SELECTED EXCERPT:
The Russian Empire began to expand into Asia from the 17th century, and would eventually take control of all of Siberia and most of Central Asia by the end of the 19th century. The Ottoman Empire controlled Anatolia, most of the Middle East, North Africa and the Balkans from the mid 16th century onwards. In the 17th century, the Manchu conquered China and established the Qing dynasty. The Islamic Mughal Empire and the Hindu Maratha Empire controlled much of India in the 16th and 18th centuries respectively.[54]

Western European colonisation of Asia coincided with the Industrial Revolution in the West and the dethroning of India and China as the world's foremost economies.[55] The British Empire became dominant in South Asia, with large parts of the region first being conquered by British traders before falling under direct British rule; extreme poverty doubled to over 50% during this era.[56] The Middle East was contested and partitioned by the British and French,[57] while Southeast Asia was carved up between the British, Dutch and French.[58] Various Western powers dominated China in what later became known as the "century of humiliation", with the British-supported opium trade and later Opium Wars resulting in China being forced into an unprecedented situation of importing more than it exported.[59][60] Foreign domination of China was furthered by the Empire of Japan, which controlled most of East Asia and much of Southeast Asia, New Guinea and the Pacific islands during this era; Japan's domination was enabled by its rapid rise that had taken place during the Meiji era of the late 19th century, in which it applied industrial knowledge learned from the West and thus overtook the rest of Asia.[61][62]

With the end of World War II in 1945 and the wartime ruination of Europe and imperial Japan, many countries in Asia were able to rapidly free themselves of colonial rule.[63] The independence of India came along with the carving out of a separate nation for the majority of Indian Muslims, which today has become the countries Pakistan and Bangladesh.[64]

Some Arab countries took economic advantage of massive oil deposits that were discovered in their territory, becoming globally influential.[65] East Asian nations (along with Singapore in Southeast Asia) became economically prosperous with high-growth "tiger economies",[66] with China regaining its place among the top two economies of the world by the 21st century.[67] India has grown significantly because of economic liberalisation that started in the 1990s,[68] with extreme poverty now below 20%.[69]

Geography

 
The Himalayan range is home to some of the planet's highest peaks.

[Items stored in a collection]
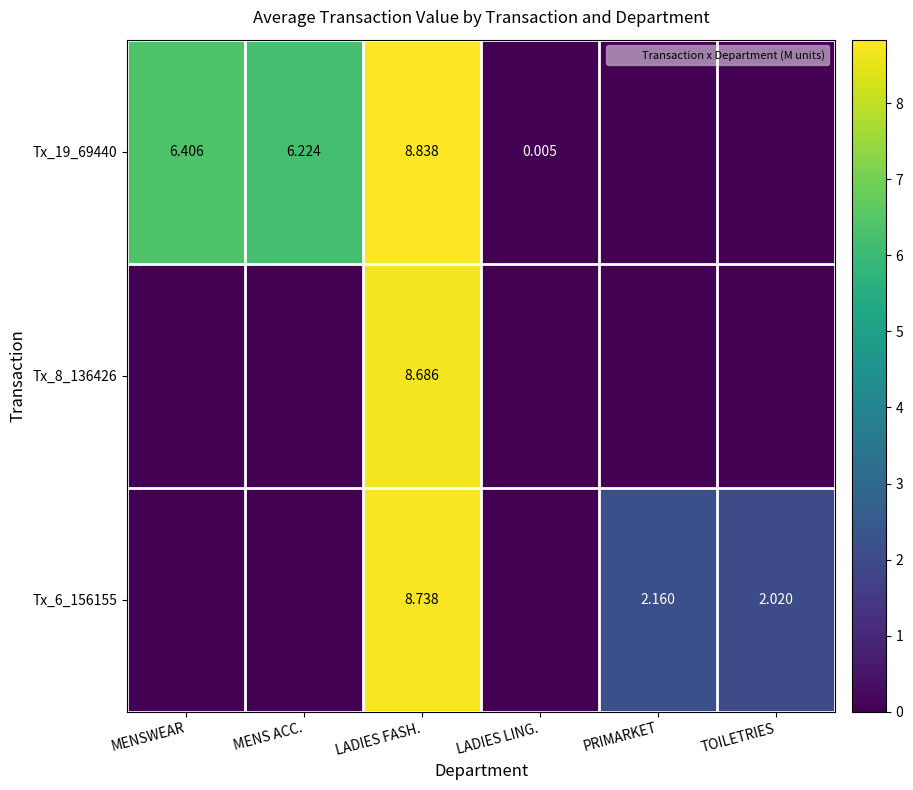

List the series in order of their peak value, lowest first.

Tx_8_136426, Tx_6_156155, Tx_19_69440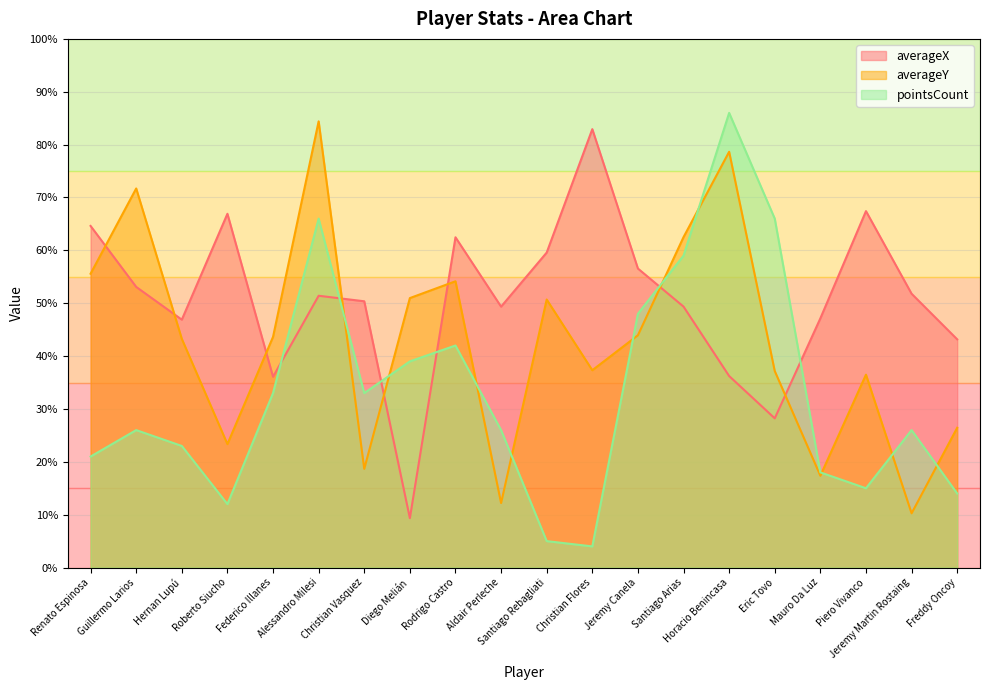

What is the label of the 8th point from the right?

Jeremy Canela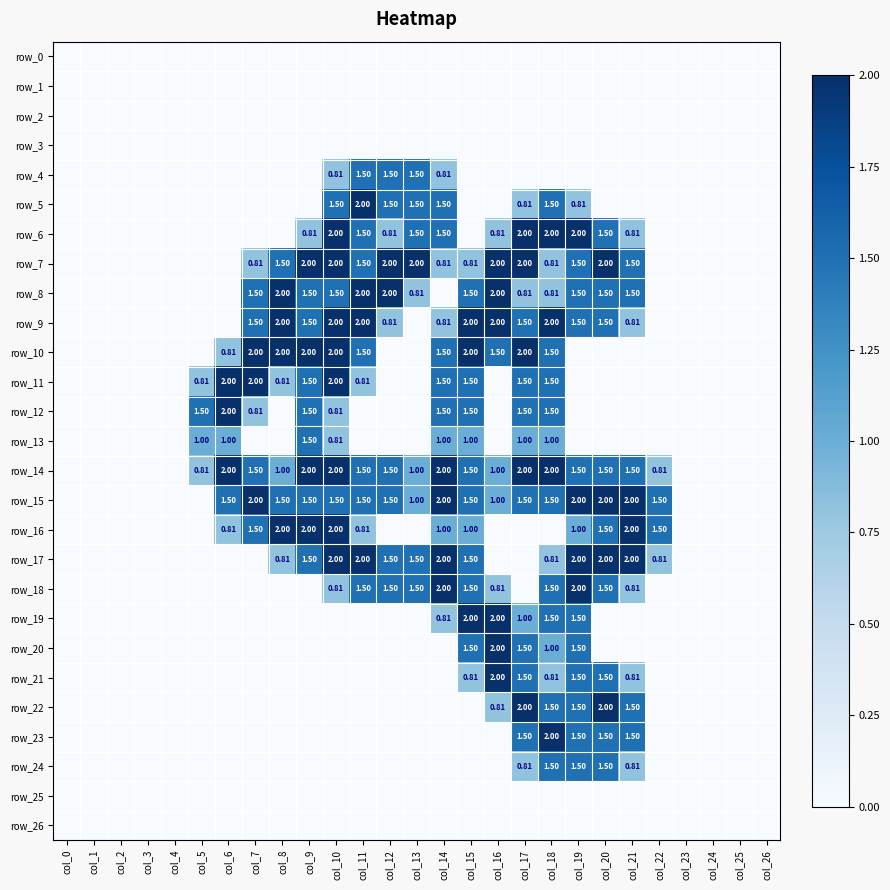

The value of row_5 at col_7 is 0.0. True or false?

True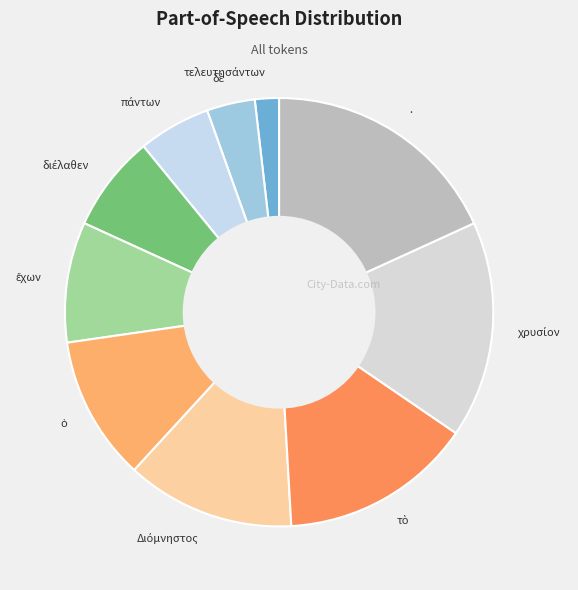

The . slice represents 12% of the pie. True or false?

False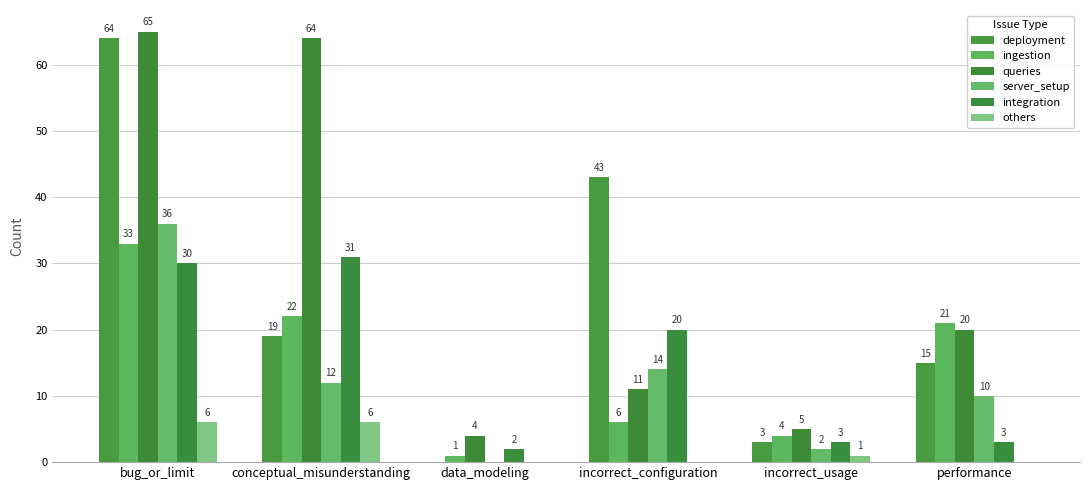

What is the minimum value for ingestion?

1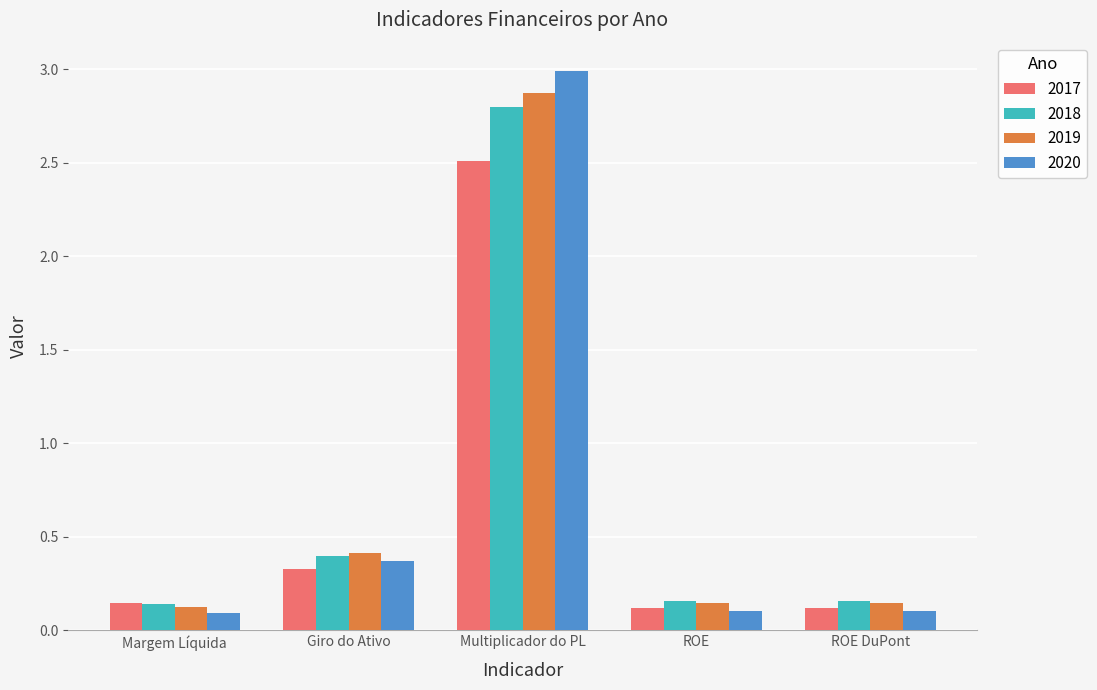

Which series has the widest spread of values?

2020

YOUR INSTRUCTIONS: Quote the passage on the history of Asia from "Some Arab countries" up to and including "planet's highest peaks.".

EXERCISE SOLUTION:
Some Arab countries took economic advantage of massive oil deposits that were discovered in their territory, becoming globally influential.[65] East Asian nations (along with Singapore in Southeast Asia) became economically prosperous with high-growth "tiger economies",[66] with China regaining its place among the top two economies of the world by the 21st century.[67] India has grown significantly because of economic liberalisation that started in the 1990s,[68] with extreme poverty now below 20%.[69]

Geography

 
The Himalayan range is home to some of the planet's highest peaks.